▸ **TEXTE EXTRAIT**:

Frank Riboud et Jacques Bungert : « Les destins de Céline Boutier et du tournoi sont liés pour l'éternité »
Les président et vice-président de The Amundi Evian Championship rêvent d'une nouvelle victoire de la Française Céline Boutier le dimanche 14 juillet, un an après son premier succès en Majeur.
Toujours aussi complice, le duo de dirigeants célèbre le 30e anniversaire du rendez-vous haut-savoyard en se projetant sur les trente prochaines années !
LE FIGARO. - The Amundi Evian Championship fête son 30e anniversaire, qu'est-ce que cela évoque pour vous et les équipes ?
FRANCK RIBOUD. - Je dis à tout le monde que trente ans, c'est court dans le golf. Les références temporelles s'élèvent souvent à cent ans, cent cinquante ans dans ce sport… En même temps, on est parti de zéro, on est toujours là et le tournoi est devenu Majeur. C'est donc une assez grande fierté.

▸ **CONSIGNE**: Reprenez le passage du texte consacré au tournoi de golf qui s'ouvre sur « Frank Riboud et » et s'achève sur « les équipes ? », en substituant « prochaines décennies » à « trente prochaines années ». Veuillez vous fonder exclusivement sur le texte.

▸ **Transcription des pages**:
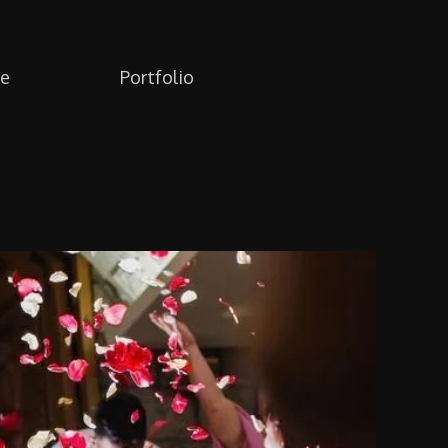
re
Portfolio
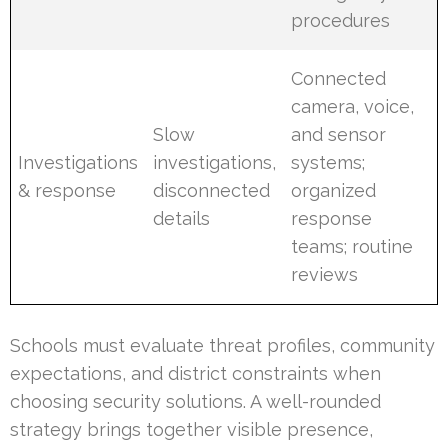
procedures
Connected
camera, voice,
Slow
and sensor
Investigations
investigations,
systems;
& response
disconnected
organized
details
response
teams; routine
reviews
Schools must evaluate threat profiles, community
expectations, and district constraints when
choosing security solutions. A well-rounded
strategy brings together visible presence,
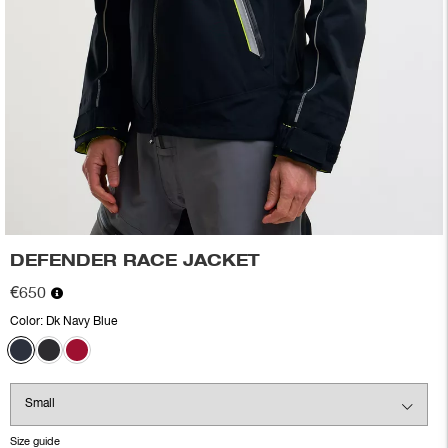
DEFENDER RACE JACKET
€650
Color:
Dk Navy Blue
Size guide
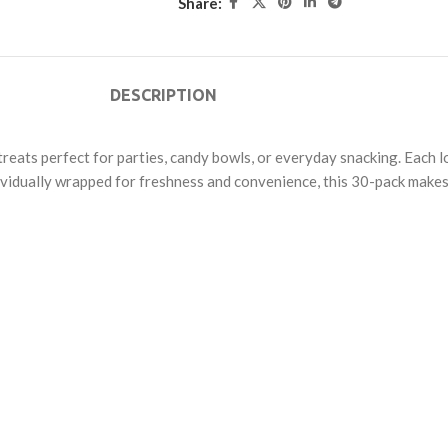
Share:
DESCRIPTION
s treats perfect for parties, candy bowls, or everyday snacking. Each 
Individually wrapped for freshness and convenience, this 30-pack make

▸ **RÉPONSE**:
Frank Riboud et Jacques Bungert : « Les destins de Céline Boutier et du tournoi sont liés pour l'éternité »
Les président et vice-président de The Amundi Evian Championship rêvent d'une nouvelle victoire de la Française Céline Boutier le dimanche 14 juillet, un an après son premier succès en Majeur.
Toujours aussi complice, le duo de dirigeants célèbre le 30e anniversaire du rendez-vous haut-savoyard en se projetant sur les prochaines décennies !
LE FIGARO. - The Amundi Evian Championship fête son 30e anniversaire, qu'est-ce que cela évoque pour vous et les équipes ?